The collection and use of customer data to optimize marketing efforts are nothing new. In the 1920s, General Motors discovered that loyalty among Ford vehicle owners was very low—a Ford driver was not likely to purchase his second vehicle from Ford. So General Motors began surveying these drivers to collect data and develop insights into customer preferences. These insights were then used to develop marketing campaigns that targeted Ford vehicle owners. Today, data-centric companies like online retailer Amazon.com in the U.S. and brick and mortar retailer Tesco in the U.K. rely on mathematical modeling to ensure that the right products are offered to the right consumers at the right time. For instance, Tesco’s deployment of its loyalty-card program and the resulting data gathered from its users are credited with helping Tesco fight off Wal-Mart’s entrance into the U.K. market. The data collected is used to tailor marketing programs for its customers. For example, Tesco customers who buy diapers for the first time receive offers for baby wipes, toys and beer—as data analysis show that new fathers are more likely to drink at home. Tesco’s loyalty-card program is so successful that major consumer products companies buy reports based on data collected and analyzed by Tesco.
Companies are also leveraging technology and analytics to target, track and optimize marketing campaigns. For example, Dell uses campaign management tracking software to track near real-time responses to its online, direct-mail and print advertising. Analysis of the data collected allows Dell to continuously optimize its marketing efforts, resulting in a higher return of marketing dollars invested.

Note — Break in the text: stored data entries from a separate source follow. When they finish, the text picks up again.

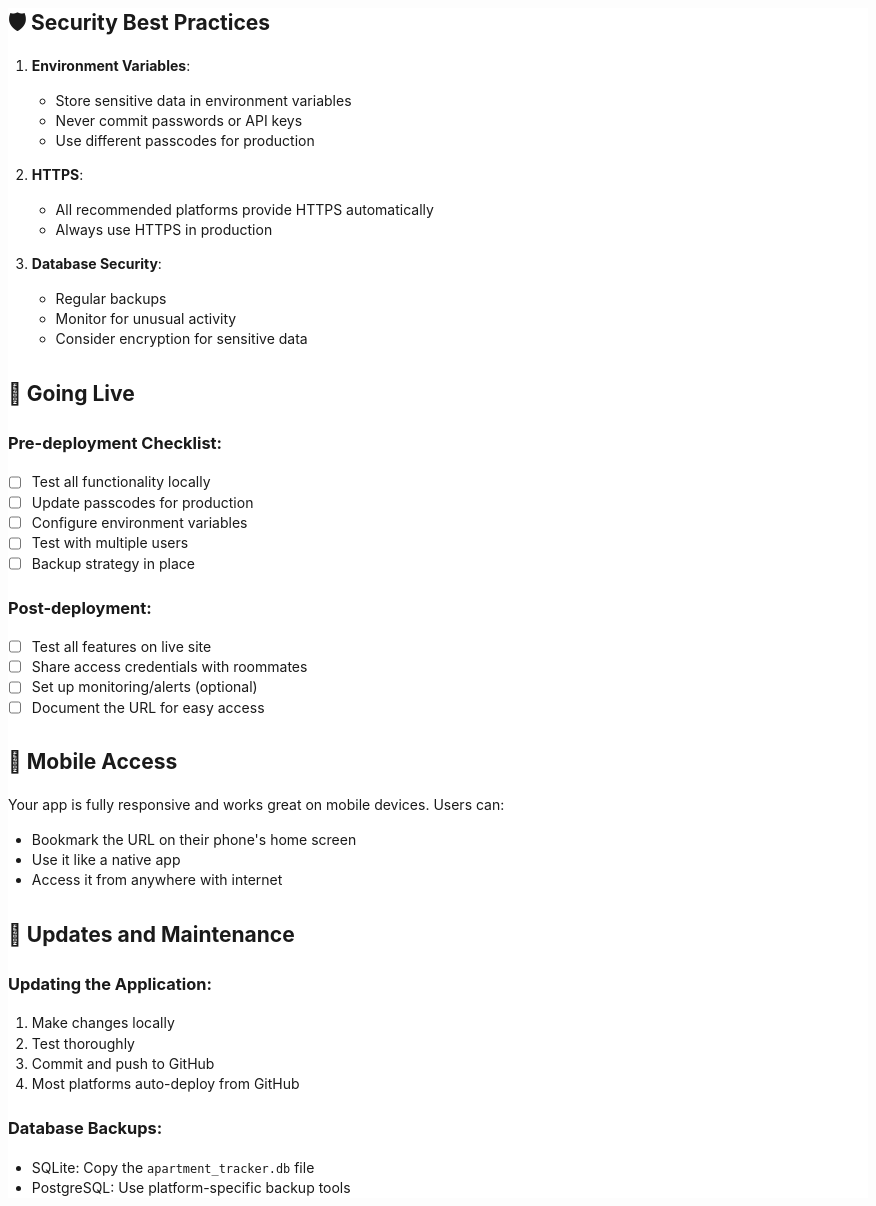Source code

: ## 🛡️ Security Best Practices

1. **Environment Variables**:
   - Store sensitive data in environment variables
   - Never commit passwords or API keys
   - Use different passcodes for production

2. **HTTPS**:
   - All recommended platforms provide HTTPS automatically
   - Always use HTTPS in production

3. **Database Security**:
   - Regular backups
   - Monitor for unusual activity
   - Consider encryption for sensitive data

## 🚀 Going Live

### Pre-deployment Checklist:
- [ ] Test all functionality locally
- [ ] Update passcodes for production
- [ ] Configure environment variables
- [ ] Test with multiple users
- [ ] Backup strategy in place

### Post-deployment:
- [ ] Test all features on live site
- [ ] Share access credentials with roommates
- [ ] Set up monitoring/alerts (optional)
- [ ] Document the URL for easy access

## 📱 Mobile Access

Your app is fully responsive and works great on mobile devices. Users can:
- Bookmark the URL on their phone's home screen
- Use it like a native app
- Access it from anywhere with internet

## 🔄 Updates and Maintenance

### Updating the Application:
1. Make changes locally
2. Test thoroughly
3. Commit and push to GitHub
4. Most platforms auto-deploy from GitHub

### Database Backups:
- SQLite: Copy the `apartment_tracker.db` file
- PostgreSQL: Use platform-specific backup tools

By no means are companies the only ones benefiting from today’s data-rich world. Consumers have more data and information at their fingertips than ever before. They are just a few clicks away from the best mortgage rates or the entire collection of the Library of Congress. The last few years have seen the proliferation of Internet companies that provide pricing and product information for millions of items and services in a fraction of a second. Without leaving the comfort of a chair, a buyer can determine which companies offer the lowest prices, free shipping, etc. However, unbeknownst to most consumers, the data flow is often two-way. Most of these companies collect data on site visitors for their own use. Google, Yahoo! and MSN, for example, keep a record of every search ever made through their search engines. The data collected includes the IP address of the person doing the search, keywords entered, results returned by the search engine and websites visited. Other sites, like pricegrabber.com and pricescan.com, play both sides of the fence. They provide product data to consumers and consumer data to companies—by tracking consumer shopping behavior on their websites.
As marketers continue to embrace new technologies and channels such as mobile and IPTV, they will be inundated with even more data. The industry leaders of the future will be those who are able to collect and mine this data to understand and predict individual consumer behavior. However, it seems that many companies still have a long way to go before they fully embrace analytics, CRM techniques and other measurable marketing strategies. In a summer 2008 survey conducted by Epsilon, only 30% of CMO’s said they agree with the statement “You use sophisticated modeling tools to analyze existing customer data (behavioral, preference and demographic).‘’ And this in spite of the fact that almost 70% of CMO’s are generating more data than ever before by increasing their spend on interactive advertising.